- Description of the task
Below are records; state how many of their lines hold the word "bottle", and give only the figure.

- Dataset records
--------------------------------

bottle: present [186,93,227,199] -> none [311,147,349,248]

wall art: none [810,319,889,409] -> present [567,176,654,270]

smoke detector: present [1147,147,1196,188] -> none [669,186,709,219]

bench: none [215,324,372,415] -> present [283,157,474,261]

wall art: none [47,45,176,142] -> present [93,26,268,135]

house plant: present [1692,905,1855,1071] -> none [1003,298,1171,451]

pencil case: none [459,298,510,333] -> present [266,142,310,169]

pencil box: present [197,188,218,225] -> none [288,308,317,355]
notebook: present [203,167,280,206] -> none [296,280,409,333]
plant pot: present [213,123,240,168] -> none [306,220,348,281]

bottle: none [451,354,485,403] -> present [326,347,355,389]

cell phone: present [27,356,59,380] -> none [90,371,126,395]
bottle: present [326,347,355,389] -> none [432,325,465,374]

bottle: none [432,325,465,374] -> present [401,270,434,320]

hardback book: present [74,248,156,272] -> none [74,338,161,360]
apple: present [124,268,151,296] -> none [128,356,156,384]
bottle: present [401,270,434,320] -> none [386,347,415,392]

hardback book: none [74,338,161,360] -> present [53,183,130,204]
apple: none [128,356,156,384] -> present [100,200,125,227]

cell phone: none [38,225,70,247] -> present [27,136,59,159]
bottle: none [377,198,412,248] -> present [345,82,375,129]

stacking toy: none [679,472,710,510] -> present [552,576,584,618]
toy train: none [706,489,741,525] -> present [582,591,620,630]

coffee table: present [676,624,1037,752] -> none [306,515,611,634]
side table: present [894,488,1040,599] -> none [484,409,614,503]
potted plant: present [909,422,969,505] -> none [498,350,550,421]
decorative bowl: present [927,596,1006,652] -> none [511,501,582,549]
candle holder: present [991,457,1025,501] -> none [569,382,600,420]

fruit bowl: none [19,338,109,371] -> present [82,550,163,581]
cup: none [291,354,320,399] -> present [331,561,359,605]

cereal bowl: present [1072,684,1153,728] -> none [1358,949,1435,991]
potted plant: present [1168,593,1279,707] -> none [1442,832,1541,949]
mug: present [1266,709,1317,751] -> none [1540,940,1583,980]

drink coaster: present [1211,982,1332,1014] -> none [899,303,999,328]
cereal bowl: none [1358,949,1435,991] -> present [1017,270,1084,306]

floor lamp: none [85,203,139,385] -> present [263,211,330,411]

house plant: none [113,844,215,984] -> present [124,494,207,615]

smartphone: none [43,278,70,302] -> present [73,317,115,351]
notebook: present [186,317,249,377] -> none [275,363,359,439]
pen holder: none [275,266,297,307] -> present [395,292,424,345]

--------------------------------

- Written response
6